The violence came just hours after the rebels told a Norwegian peace-broker that they would meet with the government, unconditionally. The last round of peace talks aiming to end two decades of civil war were held in February.

However, the rebels warned that further government military action would see them withdraw altogether from a 2002 cease-fire accord.

It wasn't immediately clear how the military's airstrikes would affect the rebels' offer for talks. Tiger officials were not immediately available for comment.

The Norway-brokered cease-fire temporarily ended Sri Lanka's 19-year civil war between the government and Liberation Tigers of Tamil Eelam who want to carve out a separate homeland for the country's ethnic Tamil minority, citing decades of discrimination by the majority Sinhalese. About 65,000 people were killed in the conflict before the truce.

Renewed fighting since late July, however, has left at least 1,000 combatants and civilians dead, even though both sides say they are still honoring the truce.

The homemade bomb, weighing about 15 kilograms (33 pounds), found in Colombo, was not set to explode, Samarasinghe said.

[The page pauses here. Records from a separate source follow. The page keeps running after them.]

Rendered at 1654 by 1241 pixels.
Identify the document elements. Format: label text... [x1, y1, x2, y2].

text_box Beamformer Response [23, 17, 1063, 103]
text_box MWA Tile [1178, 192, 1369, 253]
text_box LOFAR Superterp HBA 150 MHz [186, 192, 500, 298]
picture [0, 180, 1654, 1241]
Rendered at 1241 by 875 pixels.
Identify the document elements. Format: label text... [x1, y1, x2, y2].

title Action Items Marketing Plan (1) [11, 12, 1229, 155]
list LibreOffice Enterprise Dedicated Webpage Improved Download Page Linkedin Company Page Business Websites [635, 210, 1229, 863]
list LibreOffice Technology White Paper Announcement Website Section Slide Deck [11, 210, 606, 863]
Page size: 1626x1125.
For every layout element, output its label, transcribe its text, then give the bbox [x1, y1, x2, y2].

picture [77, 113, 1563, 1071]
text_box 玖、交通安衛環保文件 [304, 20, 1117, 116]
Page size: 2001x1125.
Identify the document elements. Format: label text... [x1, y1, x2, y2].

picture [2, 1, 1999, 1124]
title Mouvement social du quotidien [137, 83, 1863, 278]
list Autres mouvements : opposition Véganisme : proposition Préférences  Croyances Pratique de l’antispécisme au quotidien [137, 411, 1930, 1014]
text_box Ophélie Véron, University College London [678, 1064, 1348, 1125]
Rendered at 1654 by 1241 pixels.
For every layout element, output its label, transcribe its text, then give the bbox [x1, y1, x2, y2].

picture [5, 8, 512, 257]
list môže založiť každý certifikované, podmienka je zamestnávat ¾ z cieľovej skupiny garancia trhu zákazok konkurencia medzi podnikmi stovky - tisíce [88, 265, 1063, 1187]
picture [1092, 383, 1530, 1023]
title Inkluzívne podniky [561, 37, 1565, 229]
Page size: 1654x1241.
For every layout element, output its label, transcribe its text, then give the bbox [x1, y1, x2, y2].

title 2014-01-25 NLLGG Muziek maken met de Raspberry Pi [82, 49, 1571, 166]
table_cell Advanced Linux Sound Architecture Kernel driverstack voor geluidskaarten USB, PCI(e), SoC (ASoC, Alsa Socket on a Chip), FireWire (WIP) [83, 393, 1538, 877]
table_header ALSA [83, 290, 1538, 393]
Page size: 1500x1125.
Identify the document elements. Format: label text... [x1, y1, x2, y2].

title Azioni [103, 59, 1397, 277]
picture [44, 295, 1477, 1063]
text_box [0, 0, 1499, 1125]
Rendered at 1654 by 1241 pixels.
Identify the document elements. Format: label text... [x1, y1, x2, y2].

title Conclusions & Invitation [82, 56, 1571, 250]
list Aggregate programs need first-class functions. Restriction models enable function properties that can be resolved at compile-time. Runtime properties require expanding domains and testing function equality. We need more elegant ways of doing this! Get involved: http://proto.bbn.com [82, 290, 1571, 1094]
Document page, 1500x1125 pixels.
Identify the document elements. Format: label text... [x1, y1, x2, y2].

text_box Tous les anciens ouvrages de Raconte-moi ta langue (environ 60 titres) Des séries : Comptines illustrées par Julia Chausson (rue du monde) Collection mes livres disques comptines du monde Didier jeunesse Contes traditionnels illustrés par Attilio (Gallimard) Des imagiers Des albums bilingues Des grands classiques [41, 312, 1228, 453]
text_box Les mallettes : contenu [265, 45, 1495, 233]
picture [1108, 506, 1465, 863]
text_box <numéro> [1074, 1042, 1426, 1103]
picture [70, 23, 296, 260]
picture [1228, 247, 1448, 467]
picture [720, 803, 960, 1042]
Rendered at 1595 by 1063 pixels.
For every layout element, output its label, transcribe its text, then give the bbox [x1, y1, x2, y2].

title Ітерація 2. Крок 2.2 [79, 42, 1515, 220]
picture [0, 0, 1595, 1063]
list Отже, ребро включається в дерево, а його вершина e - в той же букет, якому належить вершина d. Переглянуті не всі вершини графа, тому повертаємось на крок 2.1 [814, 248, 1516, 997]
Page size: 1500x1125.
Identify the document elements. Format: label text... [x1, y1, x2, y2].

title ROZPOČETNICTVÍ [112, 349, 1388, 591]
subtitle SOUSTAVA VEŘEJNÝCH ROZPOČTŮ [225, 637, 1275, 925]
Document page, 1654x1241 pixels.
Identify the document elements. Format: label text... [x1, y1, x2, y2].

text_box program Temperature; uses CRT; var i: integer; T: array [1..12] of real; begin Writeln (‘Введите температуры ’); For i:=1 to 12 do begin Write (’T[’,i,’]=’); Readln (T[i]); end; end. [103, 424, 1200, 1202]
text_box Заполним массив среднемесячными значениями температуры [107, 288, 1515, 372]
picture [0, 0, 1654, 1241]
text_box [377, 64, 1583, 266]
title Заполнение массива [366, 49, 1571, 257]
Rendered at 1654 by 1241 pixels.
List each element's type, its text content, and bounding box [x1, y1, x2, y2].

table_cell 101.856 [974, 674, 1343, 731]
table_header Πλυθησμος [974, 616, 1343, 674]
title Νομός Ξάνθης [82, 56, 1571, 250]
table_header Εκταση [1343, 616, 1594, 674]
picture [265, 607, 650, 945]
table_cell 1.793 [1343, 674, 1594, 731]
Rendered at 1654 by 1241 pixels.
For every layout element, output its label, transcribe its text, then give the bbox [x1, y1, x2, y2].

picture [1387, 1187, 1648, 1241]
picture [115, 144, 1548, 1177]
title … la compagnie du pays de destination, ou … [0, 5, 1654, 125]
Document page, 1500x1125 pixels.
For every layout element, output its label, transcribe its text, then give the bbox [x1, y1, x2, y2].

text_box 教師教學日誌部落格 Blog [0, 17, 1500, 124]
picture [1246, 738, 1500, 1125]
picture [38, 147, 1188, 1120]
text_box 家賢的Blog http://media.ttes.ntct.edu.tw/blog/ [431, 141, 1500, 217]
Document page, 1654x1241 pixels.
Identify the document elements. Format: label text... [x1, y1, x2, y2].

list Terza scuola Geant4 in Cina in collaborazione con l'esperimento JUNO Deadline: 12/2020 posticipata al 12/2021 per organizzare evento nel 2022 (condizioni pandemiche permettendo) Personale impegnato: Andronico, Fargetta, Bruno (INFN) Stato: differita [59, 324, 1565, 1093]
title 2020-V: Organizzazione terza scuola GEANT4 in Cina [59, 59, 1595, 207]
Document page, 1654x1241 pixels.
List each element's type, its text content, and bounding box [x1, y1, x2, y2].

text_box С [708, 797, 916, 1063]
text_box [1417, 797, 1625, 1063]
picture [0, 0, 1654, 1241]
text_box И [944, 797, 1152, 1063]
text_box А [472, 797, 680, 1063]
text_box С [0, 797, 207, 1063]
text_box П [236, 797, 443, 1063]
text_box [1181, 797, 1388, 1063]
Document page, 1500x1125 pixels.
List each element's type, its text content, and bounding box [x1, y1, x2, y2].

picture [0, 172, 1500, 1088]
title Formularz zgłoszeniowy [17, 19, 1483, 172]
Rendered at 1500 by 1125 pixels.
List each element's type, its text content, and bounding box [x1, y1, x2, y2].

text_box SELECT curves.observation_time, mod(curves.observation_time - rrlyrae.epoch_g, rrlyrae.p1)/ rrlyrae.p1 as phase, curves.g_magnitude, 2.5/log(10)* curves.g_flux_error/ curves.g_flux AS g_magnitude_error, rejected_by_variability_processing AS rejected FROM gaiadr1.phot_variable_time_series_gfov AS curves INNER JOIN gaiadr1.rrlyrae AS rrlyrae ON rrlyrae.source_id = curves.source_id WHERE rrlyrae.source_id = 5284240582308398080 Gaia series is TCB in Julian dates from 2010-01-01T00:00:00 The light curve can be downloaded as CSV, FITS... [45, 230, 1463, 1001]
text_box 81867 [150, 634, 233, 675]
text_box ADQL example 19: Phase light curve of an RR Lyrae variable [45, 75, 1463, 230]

He said a resident had spotted the device and informed police at a nearby checkpoint.

It was not clear who hid the bomb, but separatist Tamil Tiger rebels have been accused of a series of roadside explosions that have killed scores of government troops and civilians since December.

On Wednesday nearly 5,000 protesters marched along the main roads in Colombo protesting against what they called ``foreign intervention'' in solving the country's ethnic conflict.

The protest was led by trade union and student wings of the Marxist People's Liberation Front which opposes power sharing as a solution to Sri Lanka's long-drawn conflict. The party holds 39 seats in the 225-member Parliament.

Shouting slogans against the Norway-led efforts to solve Sri Lanka's ethnic conflict, protesters carried placards which read ``Say no to Norway, Hands off Sri Lanka.''

``We are against the devolution efforts by the so-called international forces. Today, Tamil Tigers have been weakened and these forces want to strengthen them,'' said Anura Dissanayake a party lawmaker.